- Stream Analytics with Microsoft Azure
- Anindita Basak Krishna Venkataraman Ryan Murphy Manpreet Singh
- 416字
- 2021-07-02 22:35:58
Logical flow of processing
In the current era of data explosion and requirement for an always-connected paradigm, organizations are collecting colossal volumes of data on a continuous basis in real or near-real-time basis. The value of this data surge depends on the ability to extract actionable and contextual insights in a timely fashion. Streaming applications have a very strong mandate to derive real-time actionable insights from massive data ingestion pipelines. They have to react to data in real time. For instance, as a data stream arrives, it should trigger a multitude of dependent actions and capture reactions. The most critical part of building streaming solutions is to understand the interlude between input, output and query processing at scale. Do also note streaming applications never exist in siloed mode, but part of the larger ecosystem of applications.

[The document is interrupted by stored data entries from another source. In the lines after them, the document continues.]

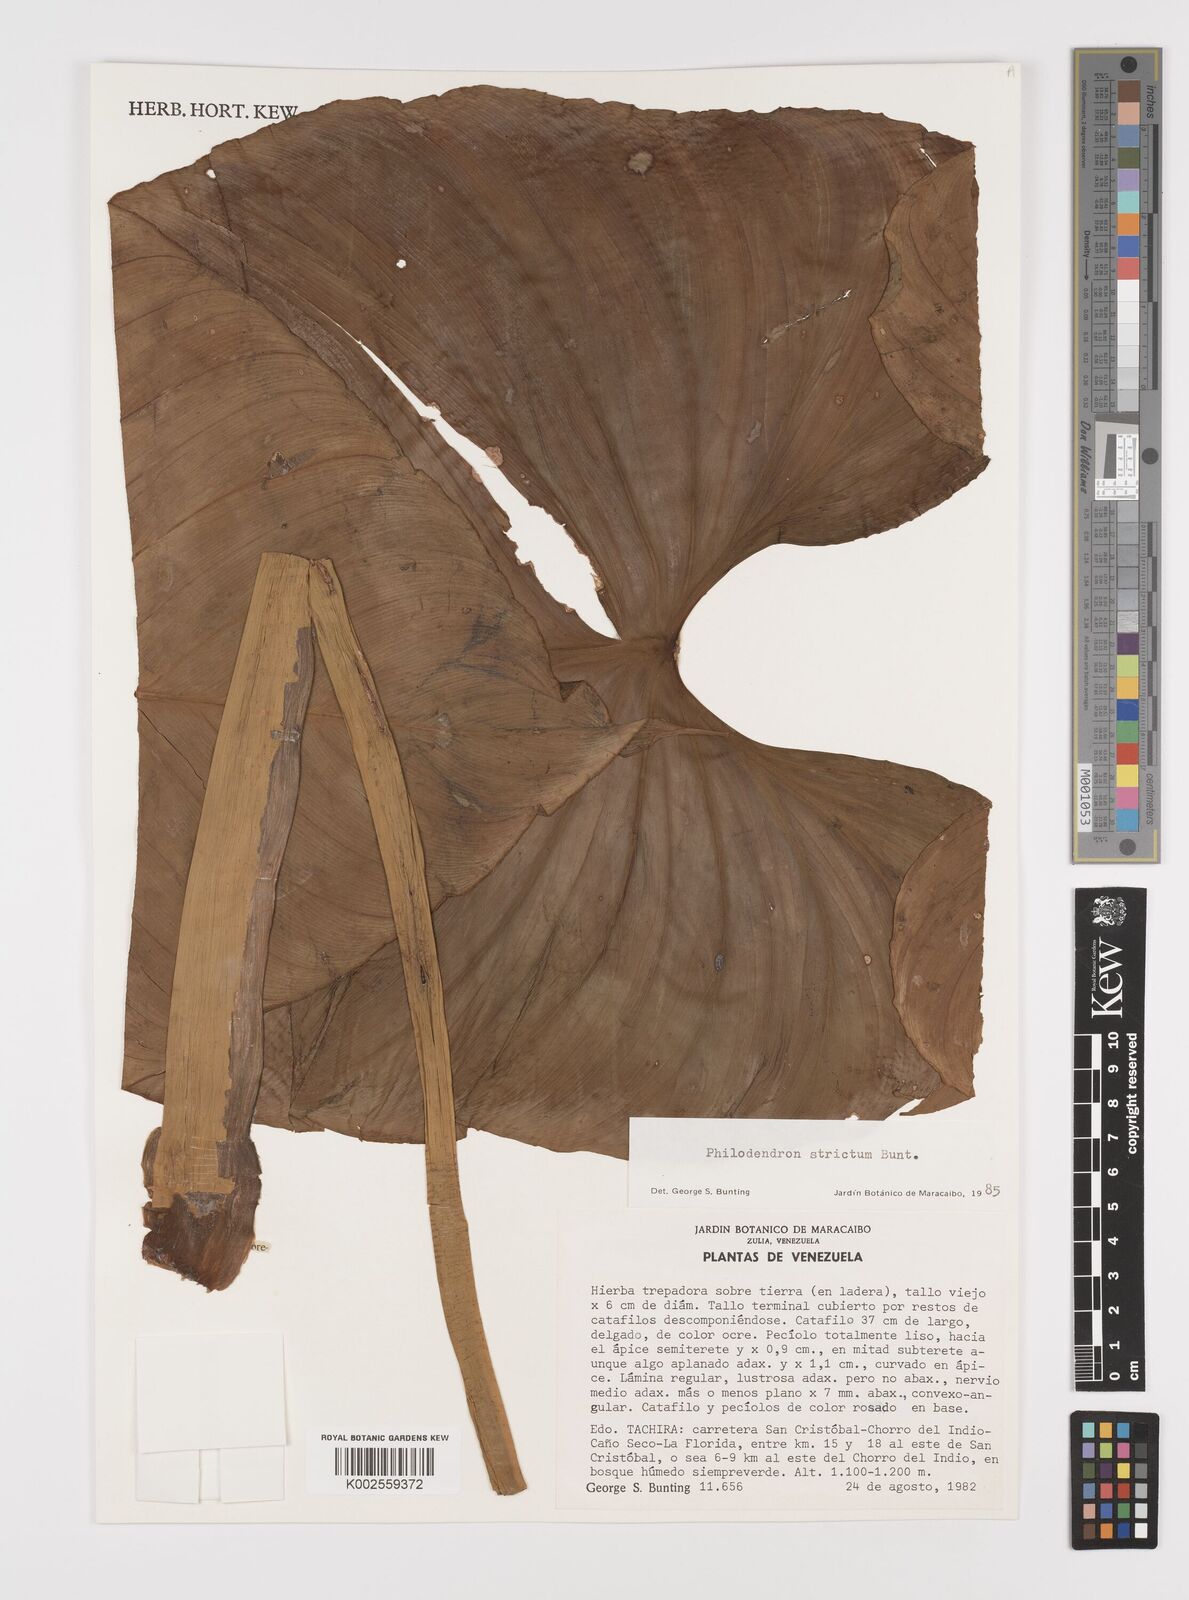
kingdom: Plantae
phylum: Tracheophyta
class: Liliopsida
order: Alismatales
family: Araceae
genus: Philodendron
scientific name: Philodendron strictum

The following illustration provides a high-level conceptual view of various interplay with different components. Starting with a stream of data, reference data included to enrich the arriving streaming data, queries are executed and responses pushed out, followed by notifications to end users and storage of the final results in the data store for future references:

Logical view of streaming flow processing
If you take a traditional transactional data processing workload, all the data is collected before the start of processing. In the stream, processing queries are run against that data in flight as illustrated as follows:
Queries executed on streaming data
When data is continually in motion keeping the state of the data is challenging or difficult, the state is stored in in-memory that is working memory and that is limited. Additionally, networking challenges will creep in turn resulting late arrival of data or missing data sets. Patterns like Command Query Responsibility Segregation is used to scale out read and writes separately.
Command Query Responsibility Segregation (CQRS) is an architecture pattern for separating concerns, the reads and writes are separated and provides the ability to read and write faster in separate streams. The event stored in the event store is immutable with a timestamp.

In the preceding architecture, immutable events with data stamp are sent through the event pipe and split between immediate event action and long-term data retention. Events are stored with a timestamp and it gives the ability to determine the state of the system at any previous point in time by querying the Events. By splitting the data streams into multiple channels higher throughput is achieved.